ANFRAGE → Ändern Sie im Textauszug „Regiment“ zu „Bataillon“ und geben Sie dabei die Stelle wieder, die bei den Worten „Mittwoch, 23. September“ einsetzt und nach „September) voller Schrecken.“ aufhört.

TEXTAUSZUG →
···
Mittwoch, 23. September 2015

23. September 1915


„Schon vom ersten Tag an, den das Regiment wieder in der alten Stellung zubrachte, überschüttete uns die feindliche Artillerie mit einem wahren Hagel von Geschossen aller Kaliber. Man glaubte, es handle sich um einen der gewohnten morgendlichen Feuer-überfälle, aber bald war man sich darüber klar, daß es sich doch um etwas mehr handeln mußte. Es war die Einleitung zu einer siebentägigen Artillerievorbereitung (18.–24. September) voller Schrecken.
Der tägliche Verlauf war etwa folgender: Bei Tagesanbruch eine etwa einstündige heftige Beschießung, dann eine etwa ebenso lange vollständige Feuerpause. Hernach folgte ein stetiges langsames Zielschießen, das sich gegen Mittag zu trommel-feuerartiger Heftigkeit steigerte. Dieses Feuer hielt bis in die späten Nachmittagsstunden an. Gefeuert wurde auf alle noch benützbaren Gräben und jeweils mit Fliegerbeo-bachtung. Das Hauptfeuer lag auf dem Storchschnabelwald und der Kampfstellung. Schützen- und Laufgräben wurden eingeebnet. Das Feuer lag mit der gleichen Heftigkeit auf unserem linken und rechten Nachbarabschnitt. Zwischendurch kreuzte der Gegner das Feuer, um eine flankierende Wirkung zu erzielen. Auch die vom Engländer so gern angewandte Schießart, nach einer schweren Granate unmittelbar mehrere Schrapnells folgen zu lassen, fehlte nicht. Er wollte hiermit die von der schweren Granate ins Freie flüchtenden Leute treffen. Über der Kampfstellung lag dauernd eine dem Auge undurchdringliche Staubwand, die fortwährend durch neue Einschläge gespeist wurde. Aber auch unsere Artillerie war bei der Hand und überschüttete die feindlichen Infanterielinien sowie auch ihre Batteriestellungen mit einem Feuer von gleicher Heftigkeit. Abschuß und Einschlag konnte man nicht mehr unterscheiden, es war ein ständiges Rollen in der Luft.
···
BEREITGESTELLTE EINTRÄGE →
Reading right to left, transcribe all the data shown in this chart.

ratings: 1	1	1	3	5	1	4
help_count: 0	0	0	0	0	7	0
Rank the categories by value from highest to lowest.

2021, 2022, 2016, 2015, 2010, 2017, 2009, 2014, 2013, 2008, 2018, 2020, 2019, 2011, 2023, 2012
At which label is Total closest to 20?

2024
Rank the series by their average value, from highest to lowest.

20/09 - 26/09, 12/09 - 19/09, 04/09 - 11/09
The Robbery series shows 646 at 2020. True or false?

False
···
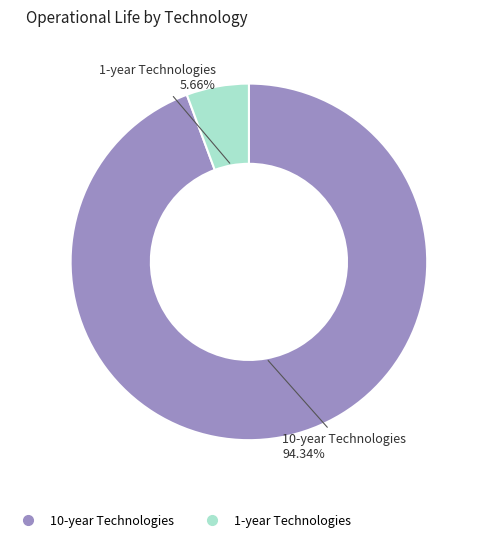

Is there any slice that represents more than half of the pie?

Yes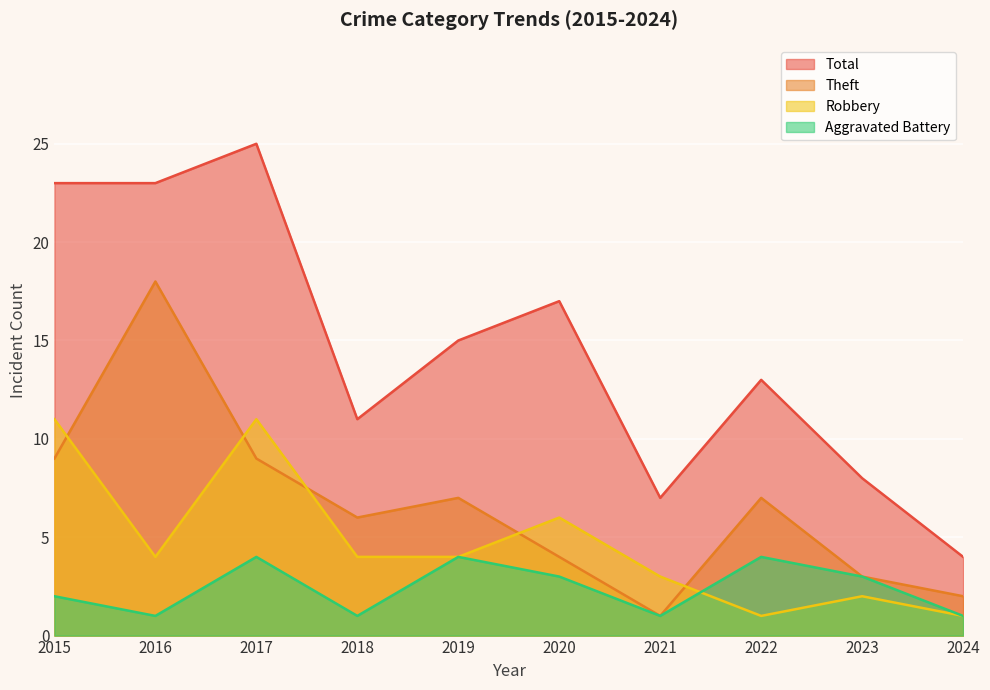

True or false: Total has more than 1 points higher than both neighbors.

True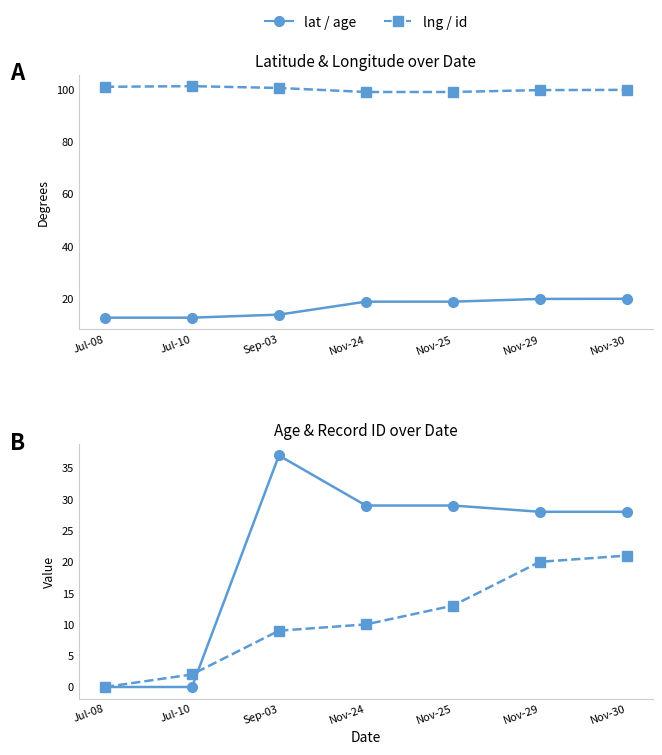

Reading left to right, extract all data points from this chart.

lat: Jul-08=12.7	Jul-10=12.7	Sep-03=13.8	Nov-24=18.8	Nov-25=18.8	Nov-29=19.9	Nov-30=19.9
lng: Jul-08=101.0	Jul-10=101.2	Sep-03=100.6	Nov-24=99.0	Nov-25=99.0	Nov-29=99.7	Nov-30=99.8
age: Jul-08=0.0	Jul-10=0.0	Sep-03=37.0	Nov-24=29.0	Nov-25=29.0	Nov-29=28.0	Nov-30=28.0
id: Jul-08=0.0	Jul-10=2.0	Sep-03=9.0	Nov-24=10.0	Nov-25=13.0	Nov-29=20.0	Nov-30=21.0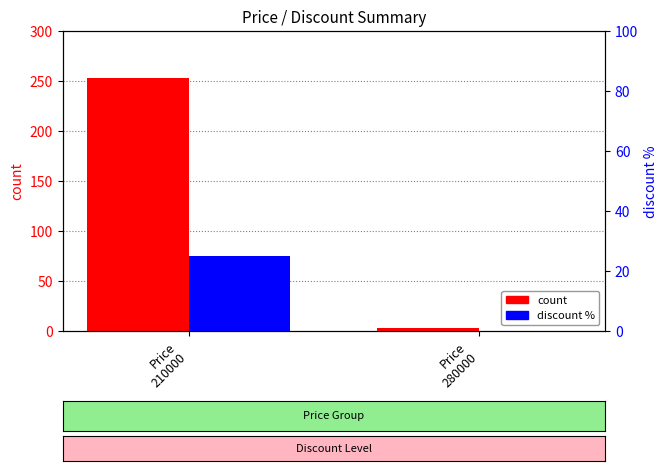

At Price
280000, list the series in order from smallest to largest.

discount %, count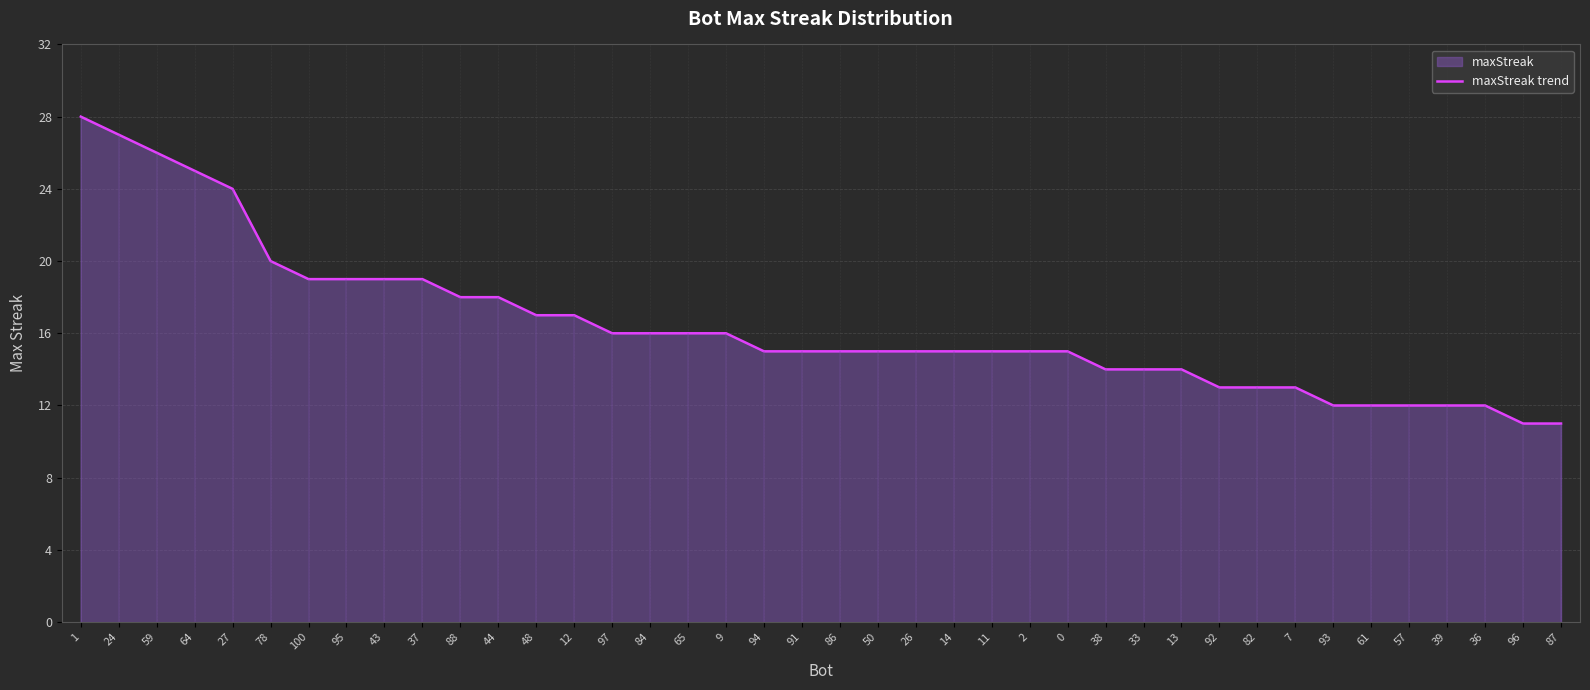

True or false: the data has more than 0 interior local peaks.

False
···
ERGEBNIS →
Mittwoch, 23. September 2015

23. September 1915


„Schon vom ersten Tag an, den das Bataillon wieder in der alten Stellung zubrachte, überschüttete uns die feindliche Artillerie mit einem wahren Hagel von Geschossen aller Kaliber. Man glaubte, es handle sich um einen der gewohnten morgendlichen Feuer-überfälle, aber bald war man sich darüber klar, daß es sich doch um etwas mehr handeln mußte. Es war die Einleitung zu einer siebentägigen Artillerievorbereitung (18.–24. September) voller Schrecken.